Which calls to mind a saying that goes something like this: “If you owe the bank a hundred dollars, it’s your problem. If you owe the bank a hundred million dollars, it’s the bank’s problem.” Which really has nothing to do with the present discussion except to emphasize that your power in dealing with your bank is likely directly proportional to how much money you owe them. But we digress.
How can it be that you fight the effects of inflation by owning long term real estate debt?
Is your brain fresh, because what we’re about to talk about can turn your concept of financial reality inside out. The basic idea is this. When the currency of nation, such as the American dollar, is in a continual state of being devalued, you’re better off holding something that is, for lack of a better term, the polar opposite. What is the opposite of a pile of money? How about a pile of debt? The practical application is this. Assuming that annual inflation runs at about 5% (which is a delirious federal underestimate), a dollar in your pocket today will be worth – in real terms of what you can buy with – only about 95 cents in one year. Assume another 5% decline the year after that and, by the end of year two, your dollar buys only about 90 cents worth of the stuff it used to.
The continual erosion of purchasing power in the face of inflation is the modern day citizen’s lot in life unless that person learns to look at real estate differently. Let’s switch the idea around and analyze the idea of a mortgage from the perspective of the banker. We’ve already established that inflation reduces buying power by devaluing currency. Consider that the mortgage your bank holds is simply a balance sheet based in dollars. Dollars you owe them. Stay with us as we point out the economic reality that, once again, in terms of purchasing power, the loan you assume to purchase a piece of property is also being devalued by the destructive effects of inflation. That’s bad for the banker (though you shouldn’t feel too sorry for him. He’ll get by with fees and whatnot) but good for you.
The amount of money you owe on the mortgaged property is dwindling away year by year. Do you see the absolute beauty of this? By holding onto properly structure long term debt, you preserve your purchasing power, all the while gaining ownership in history’s best asset class.

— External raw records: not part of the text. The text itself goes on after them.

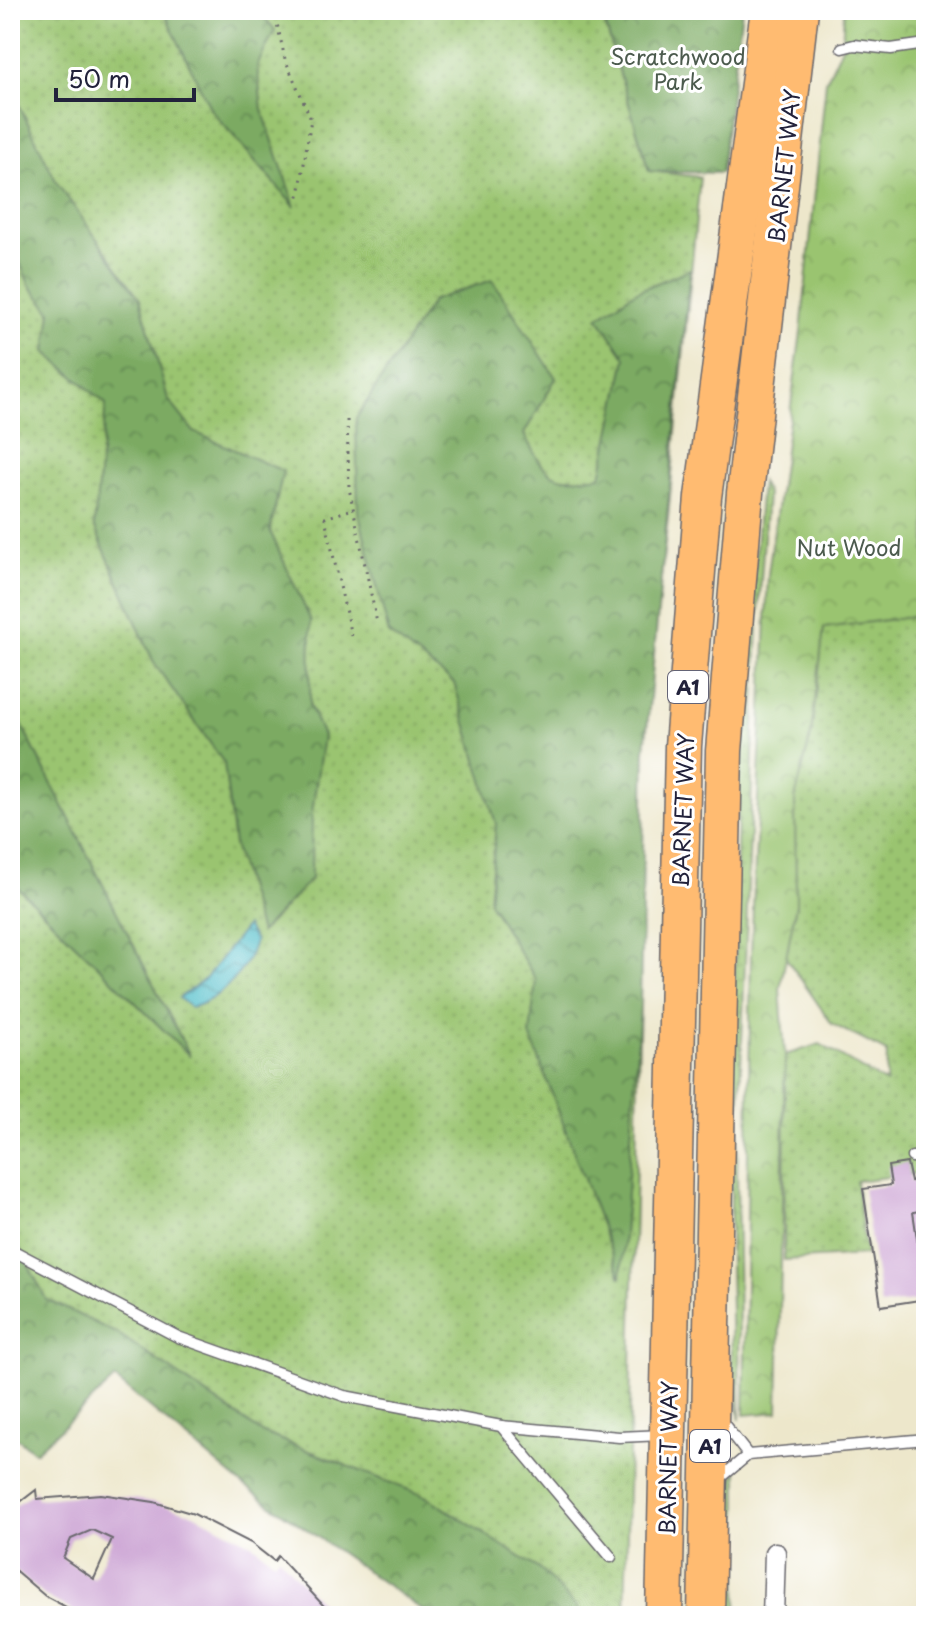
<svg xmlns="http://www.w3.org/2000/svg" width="936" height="1626" viewBox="0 0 936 1626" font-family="'Playpen Sans',sans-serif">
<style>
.grass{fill:url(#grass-dots);stroke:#5e7356;stroke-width:2}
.forest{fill:url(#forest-crowns);stroke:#4e664e;stroke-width:2}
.park{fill:url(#park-crowns);stroke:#5e7356;stroke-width:2}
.water{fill:url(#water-waves);stroke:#3a7082;stroke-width:2}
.building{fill:#cba2d3;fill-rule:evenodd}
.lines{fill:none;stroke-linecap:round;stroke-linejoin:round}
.lane-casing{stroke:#69676d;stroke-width:13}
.street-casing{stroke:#69676d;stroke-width:23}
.highway-casing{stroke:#69676d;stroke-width:39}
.path{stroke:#69676d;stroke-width:3;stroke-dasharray:2 6;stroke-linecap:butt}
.lane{stroke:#fff;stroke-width:10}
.street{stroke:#fff;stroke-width:20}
.highway{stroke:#ffbb71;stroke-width:36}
.labels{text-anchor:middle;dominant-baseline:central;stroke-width:6;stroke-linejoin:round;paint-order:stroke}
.shield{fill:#fff;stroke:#646476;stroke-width:2}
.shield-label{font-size:20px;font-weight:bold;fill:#22223b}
.park-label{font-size:22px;fill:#4c5b4e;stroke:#fff}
.street-label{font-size:22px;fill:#22223b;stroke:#fff}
</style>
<defs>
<pattern id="grass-dots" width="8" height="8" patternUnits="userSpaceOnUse" patternTransform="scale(2)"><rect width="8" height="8" fill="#9ac470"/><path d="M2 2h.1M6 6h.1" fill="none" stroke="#84a862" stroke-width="1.8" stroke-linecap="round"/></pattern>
<pattern id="forest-crowns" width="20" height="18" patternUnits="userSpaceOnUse" patternTransform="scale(2)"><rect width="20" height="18" fill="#7baa62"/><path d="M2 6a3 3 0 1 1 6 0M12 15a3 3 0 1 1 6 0" fill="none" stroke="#648a52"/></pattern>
<pattern id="park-crowns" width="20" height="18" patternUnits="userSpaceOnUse" patternTransform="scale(2)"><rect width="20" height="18" fill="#9ac470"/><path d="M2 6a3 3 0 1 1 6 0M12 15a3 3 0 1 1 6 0" fill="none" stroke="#84a862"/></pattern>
<pattern id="water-waves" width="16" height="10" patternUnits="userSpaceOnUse" patternTransform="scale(2)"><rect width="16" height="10" fill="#51bfca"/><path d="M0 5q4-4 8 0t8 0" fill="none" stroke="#439ba5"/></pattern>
</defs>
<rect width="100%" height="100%" fill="#fff"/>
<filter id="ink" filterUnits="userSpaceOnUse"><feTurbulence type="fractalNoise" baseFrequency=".0125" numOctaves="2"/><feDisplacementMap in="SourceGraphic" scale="16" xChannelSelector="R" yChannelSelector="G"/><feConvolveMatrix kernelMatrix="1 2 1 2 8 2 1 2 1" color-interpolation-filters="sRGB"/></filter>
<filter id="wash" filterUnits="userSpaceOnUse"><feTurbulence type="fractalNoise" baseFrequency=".006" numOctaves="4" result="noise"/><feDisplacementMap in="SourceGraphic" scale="32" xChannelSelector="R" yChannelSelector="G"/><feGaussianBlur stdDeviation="1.8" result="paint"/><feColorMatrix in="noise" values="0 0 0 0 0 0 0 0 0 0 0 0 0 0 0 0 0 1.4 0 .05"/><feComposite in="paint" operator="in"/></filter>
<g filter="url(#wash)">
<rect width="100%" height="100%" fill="#ede7cb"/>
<!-- grass -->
<g class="grass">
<path d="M 10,10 L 601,10 L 649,171 L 700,177 L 668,518 L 640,755 L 640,995 L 625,1616 L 552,1616 L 105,1364 L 37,1450 L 10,1427 Z"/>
<path d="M 761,482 L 767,494 L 758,624 L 737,1171 L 740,1420 L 732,1367 L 730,1258 L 738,798 Z"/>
<path d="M 905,615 L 926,615 L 926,1172 L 856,1181 L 866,1255 L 784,1260 L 785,1055 L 820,1044 L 886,1083 L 887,1052 L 832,1024 L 786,958 L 796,904 L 794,799 L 811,735 L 824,627 Z"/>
<path d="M 738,1471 L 737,1616 L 720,1616 L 725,1486 Z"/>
</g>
<!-- forest -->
<g class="forest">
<path d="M 163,10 L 258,10 L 275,30 L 257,66 L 262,109 L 295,207 L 211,110 Z"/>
<path d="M 601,10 L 742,10 L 721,173 L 649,171 Z"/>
<path d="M 10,86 L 57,183 L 140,299 L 168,399 L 194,432 L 283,471 L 270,531 L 311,621 L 310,706 L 323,736 L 312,813 L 311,879 L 260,933 L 234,845 L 224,763 L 154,663 L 94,526 L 106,404 L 46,352 L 51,311 L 30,286 L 10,241 Z"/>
<path d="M 690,269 L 645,751 L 640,1008 L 621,1278 L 530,1035 L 536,980 L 489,902 L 496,824 L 454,683 L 389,634 L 358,511 L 356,418 L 433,300 L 492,280 L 556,378 L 524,434 C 547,479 551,482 601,476 L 626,358 L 598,317 L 635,292 Z"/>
<path d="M 10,702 L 190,1056 L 10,880 Z"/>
<path d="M 10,1230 L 46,1299 L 120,1335 L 261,1432 L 427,1497 L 542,1571 L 585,1616 L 431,1616 L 243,1485 L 115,1379 L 35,1452 L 10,1433 Z"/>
</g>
<!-- park -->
<path class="park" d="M 844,10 L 926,10 L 926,615 L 824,628 L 811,734 L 795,799 L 796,904 L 780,989 L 785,1055 L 778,1412 L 744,1415 L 751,954 L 768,574 L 801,332 L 826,81 L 842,47 Z"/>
<!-- water -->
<path class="water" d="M 246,926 L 255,941 C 247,970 221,999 191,1008 L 179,998 L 206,978 Z"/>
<g id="blocks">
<!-- building -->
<g class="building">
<path d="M 907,1163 L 911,1182 L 926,1179 L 926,1210 L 913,1212 L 926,1299 L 881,1306 L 863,1189 L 891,1185 L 888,1166 Z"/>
<path d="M 36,1490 L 37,1499 L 101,1494 L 154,1502 L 194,1514 L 251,1543 L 274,1561 L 278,1556 L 333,1616 L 83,1616 L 45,1596 L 10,1566 L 10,1510 ZM 92,1530 L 112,1539 L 94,1579 L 63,1558 L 71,1539 Z"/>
</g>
</g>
</g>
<g filter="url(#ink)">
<use href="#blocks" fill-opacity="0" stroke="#69676d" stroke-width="2"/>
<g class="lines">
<!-- lane casing -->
<g class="lane-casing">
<g id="lane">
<path d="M 842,48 L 854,45 L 891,49 L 926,44"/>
<path d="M 912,1157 L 926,1158"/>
<path d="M 10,1249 L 178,1337 L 344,1396 L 501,1426 L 611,1557"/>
<path d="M 723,1423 L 748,1455"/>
<path d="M 501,1426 L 619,1437 L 663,1435"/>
<path d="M 718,1480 L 748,1455 L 926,1439"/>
</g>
</g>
<!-- street casing -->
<g class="street-casing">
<path id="street" d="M 773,1616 L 775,1553"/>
</g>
<!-- highway casing -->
<g class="highway-casing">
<g id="highway">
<path d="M 664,1616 L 683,746 L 703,497 L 769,10"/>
<path d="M 706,1616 L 724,751 L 745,493 L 800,10"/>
</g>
</g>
<!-- path -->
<g class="path">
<path d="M 274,10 L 285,59 L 311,119 L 298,202"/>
<path d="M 347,420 L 349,488 L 377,623"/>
<path d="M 351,636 L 325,518 L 353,509"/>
</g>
<!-- lane -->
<use href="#lane" class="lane"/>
<!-- street -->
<use href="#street" class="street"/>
<!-- highway -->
<use href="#highway" class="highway"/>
</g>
</g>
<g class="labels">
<!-- shield labels -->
<g class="shield">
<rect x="668" y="671" width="40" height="32" rx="6"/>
<rect x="690" y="1430" width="40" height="32" rx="6"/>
</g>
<g class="shield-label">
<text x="688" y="687">A1</text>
<text x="710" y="1446">A1</text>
</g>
<!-- park labels -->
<g class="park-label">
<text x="678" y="55">Scratchwood<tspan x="678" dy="25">Park</tspan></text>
<text x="849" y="546">Nut Wood</text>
</g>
<!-- street labels -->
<g class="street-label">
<text transform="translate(783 166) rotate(-84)">BARNET WAY</text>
<text transform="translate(682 810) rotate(-88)">BARNET WAY</text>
<text transform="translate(667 1458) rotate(-89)">BARNET WAY</text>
</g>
</g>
<!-- margin -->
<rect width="936" height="1626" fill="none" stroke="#fff" stroke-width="40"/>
<!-- scale -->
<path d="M56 88v12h138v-12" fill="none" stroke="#22223b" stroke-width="4"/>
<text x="68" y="88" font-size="24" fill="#22223b" stroke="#ffffff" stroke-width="6" paint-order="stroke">50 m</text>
</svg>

What Jason Hartman recognized a long time ago and Warren Buffett implied in his recent comments, is that investing in single family residential homes is a win/win scenario for you. Here’s the short version. You use someone else’s money to buy an asset that you’ll eventually own, meanwhile renting it out to generate enough cash to cover the monthly loan note. With house prices still drooping and rental rates rising, there’s a great chance you’ll come out with positive cash flow to boot.